Event summary combining transcript, slides, and related documents.

Logotype for RateGain Travel Technologies Limited

Q3 25/26 earnings summary

16 Feb, 2026

Executive summary

  • Q3 FY 2026 was transformative, marked by the Sojern acquisition, creating a leading AI-driven travel tech platform serving over 13,000 brands globally and driving 94% year-on-year revenue growth and robust free cash flow.

  • Integration of Sojern delivered $12 million in annualized cost savings within 100 days, with full impact expected from Q1 FY 2027.

  • Focused on scalable growth, unified go-to-market structure, and sustainable profitability supported by a strong balance sheet.

  • Unaudited standalone and consolidated financial results for the quarter and nine months ended December 31, 2025, were approved and reviewed by the Board and auditors.

  • Results include the impact of the acquisition of Sojern Inc. and its subsidiaries, completed on November 6, 2025.

Financial highlights

  • Q3 FY2026 operating revenue grew 94% year-on-year to INR 5,400.3 million, including two months of Sojern revenue; 9MFY2026 revenue up 35.8% to INR 11,080.0 million.

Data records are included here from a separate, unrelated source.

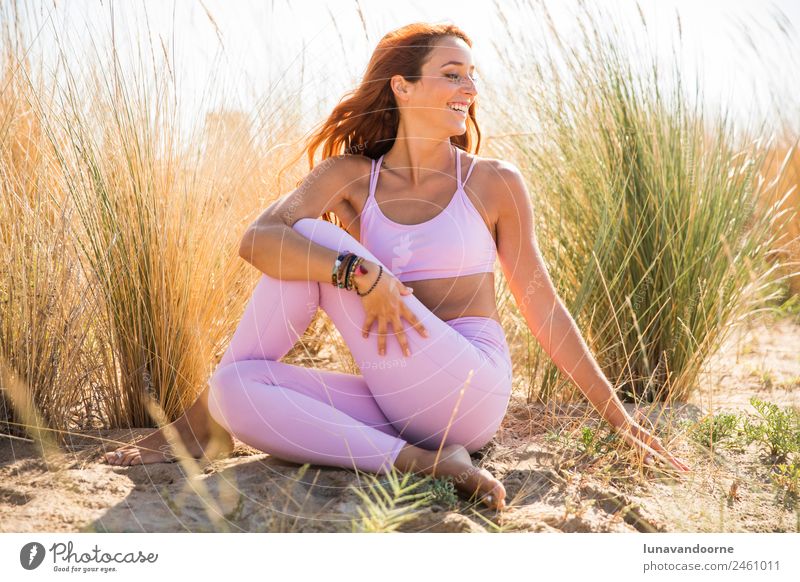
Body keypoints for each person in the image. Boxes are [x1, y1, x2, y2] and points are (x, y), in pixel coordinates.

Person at [103, 23, 690, 511]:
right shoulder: (353, 176)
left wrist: (620, 419)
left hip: (469, 385)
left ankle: (199, 428)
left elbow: (542, 304)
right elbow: (255, 238)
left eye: (471, 76)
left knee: (309, 238)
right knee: (236, 385)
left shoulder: (491, 181)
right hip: (396, 403)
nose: (468, 88)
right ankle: (414, 461)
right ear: (403, 87)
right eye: (451, 75)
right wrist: (364, 274)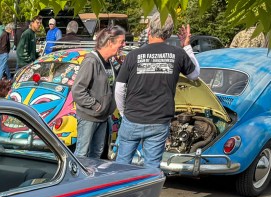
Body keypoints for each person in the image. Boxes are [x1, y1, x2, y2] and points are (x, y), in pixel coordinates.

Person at [115, 13, 200, 170]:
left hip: (132, 118)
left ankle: (120, 186)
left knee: (121, 166)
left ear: (149, 30)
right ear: (168, 33)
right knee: (151, 169)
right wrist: (186, 46)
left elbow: (119, 88)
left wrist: (122, 112)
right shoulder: (178, 53)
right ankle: (148, 186)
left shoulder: (133, 55)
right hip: (159, 121)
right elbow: (194, 74)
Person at [71, 26, 125, 158]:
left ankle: (91, 173)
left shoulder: (110, 62)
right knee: (82, 154)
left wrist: (122, 65)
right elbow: (78, 90)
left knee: (96, 154)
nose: (124, 45)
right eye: (121, 41)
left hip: (103, 117)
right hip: (89, 117)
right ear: (110, 42)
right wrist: (96, 106)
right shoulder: (91, 61)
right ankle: (75, 173)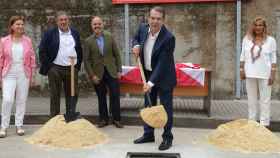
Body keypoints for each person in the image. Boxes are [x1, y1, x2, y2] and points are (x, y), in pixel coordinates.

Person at [132, 6, 176, 150]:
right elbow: (136, 38)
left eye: (158, 19)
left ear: (163, 20)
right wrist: (136, 45)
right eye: (153, 18)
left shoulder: (168, 38)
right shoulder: (143, 29)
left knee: (165, 108)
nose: (155, 21)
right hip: (148, 73)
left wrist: (150, 83)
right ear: (148, 18)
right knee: (149, 105)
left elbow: (163, 63)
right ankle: (148, 134)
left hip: (164, 77)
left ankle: (167, 137)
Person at [38, 11, 83, 122]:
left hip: (72, 68)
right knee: (55, 94)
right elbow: (42, 50)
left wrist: (77, 66)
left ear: (69, 20)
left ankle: (70, 116)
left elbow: (79, 50)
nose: (63, 22)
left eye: (65, 19)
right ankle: (54, 119)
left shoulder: (75, 33)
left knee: (72, 93)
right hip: (55, 68)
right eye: (61, 20)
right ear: (57, 22)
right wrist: (49, 67)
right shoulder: (50, 33)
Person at [84, 16, 123, 128]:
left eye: (99, 24)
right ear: (92, 26)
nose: (97, 26)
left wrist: (119, 70)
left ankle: (117, 119)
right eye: (95, 24)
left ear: (103, 24)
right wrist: (92, 75)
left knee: (115, 95)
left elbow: (117, 55)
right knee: (101, 97)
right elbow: (86, 61)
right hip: (97, 74)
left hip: (112, 71)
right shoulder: (88, 41)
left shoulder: (109, 37)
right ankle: (103, 119)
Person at [0, 16, 36, 138]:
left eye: (22, 24)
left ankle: (19, 125)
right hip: (8, 73)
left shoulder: (28, 41)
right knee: (7, 100)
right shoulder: (4, 41)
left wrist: (32, 76)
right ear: (12, 27)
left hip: (23, 73)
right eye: (17, 24)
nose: (20, 26)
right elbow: (0, 59)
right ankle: (3, 126)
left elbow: (32, 59)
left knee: (21, 100)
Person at [240, 16, 277, 127]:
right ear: (253, 26)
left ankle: (264, 124)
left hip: (265, 74)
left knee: (265, 100)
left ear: (264, 27)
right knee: (251, 100)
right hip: (250, 73)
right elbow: (242, 55)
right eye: (256, 25)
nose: (258, 27)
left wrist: (273, 74)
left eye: (260, 25)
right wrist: (241, 69)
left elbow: (273, 58)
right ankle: (252, 123)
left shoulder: (271, 40)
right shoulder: (247, 39)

  • Q3 EBITDA increased 41.7% YoY to INR 871.2 million (16.1% margin); 9MFY2026 EBITDA up 11.1% to INR 1,904.2 million (17.2% margin).

  • Q3 PAT declined 53.2% YoY to INR 264.5 million due to one-time acquisition expenses; adjusted PAT (excluding one-time costs) was INR 611 million, up 8% YoY.

  • Cash flow from operations for nine months was INR 1,500 million; Q3 alone generated INR 700 million.

  • Net worth stood at INR 18,600 million, with cash and equivalents at INR 3,617.1 million and net debt at INR 8,800 million as of December 31.

Outlook and guidance

  • Confident of beating FY 2026 organic revenue and EBITDA guidance; Q4 expected to deliver double-digit organic growth.

  • Full-year organic EBITDA margin expected between 17.5%-18%; Sojern's EBITDA margin expected to reach 18.5%-19.5% post-synergies.

  • Long-term sustainable consolidated EBITDA margin targeted at 18%-18.5%, with reinvestment of excess margins for growth.

  • FY 2027 guidance to be issued in May, but double-digit organic growth is anticipated.

  • Integration of Sojern progressing well, with cost synergies and organizational alignment underway.